Stored data entries:

====================

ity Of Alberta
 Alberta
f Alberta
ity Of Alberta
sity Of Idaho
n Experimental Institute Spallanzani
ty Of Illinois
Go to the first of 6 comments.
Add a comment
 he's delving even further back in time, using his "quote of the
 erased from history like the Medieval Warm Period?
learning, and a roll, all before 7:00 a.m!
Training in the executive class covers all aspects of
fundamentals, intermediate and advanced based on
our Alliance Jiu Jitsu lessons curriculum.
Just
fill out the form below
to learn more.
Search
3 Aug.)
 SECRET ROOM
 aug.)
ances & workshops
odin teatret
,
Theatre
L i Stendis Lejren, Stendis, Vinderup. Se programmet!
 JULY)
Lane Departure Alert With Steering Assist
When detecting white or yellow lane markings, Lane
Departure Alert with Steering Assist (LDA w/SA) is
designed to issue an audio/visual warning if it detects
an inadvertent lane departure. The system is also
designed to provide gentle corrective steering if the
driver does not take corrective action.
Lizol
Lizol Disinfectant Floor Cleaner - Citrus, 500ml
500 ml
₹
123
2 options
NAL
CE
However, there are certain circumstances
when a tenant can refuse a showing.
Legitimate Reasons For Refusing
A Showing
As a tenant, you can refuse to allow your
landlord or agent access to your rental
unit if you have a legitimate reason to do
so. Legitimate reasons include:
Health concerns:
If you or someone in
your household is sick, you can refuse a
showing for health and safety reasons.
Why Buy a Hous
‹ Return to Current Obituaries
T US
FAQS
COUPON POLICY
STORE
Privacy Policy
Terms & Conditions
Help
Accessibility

====================

• _Task goal_
Starting at the line that holds "landlord or agent access to your rental", retype each line exactly through the end of the entries, both ends included.

• _Answer space_
landlord or agent access to your rental
unit if you have a legitimate reason to do
so. Legitimate reasons include:
Health concerns:
If you or someone in
your household is sick, you can refuse a
showing for health and safety reasons.
Why Buy a Hous
‹ Return to Current Obituaries
T US
FAQS
COUPON POLICY
STORE
Privacy Policy
Terms & Conditions
Help
Accessibility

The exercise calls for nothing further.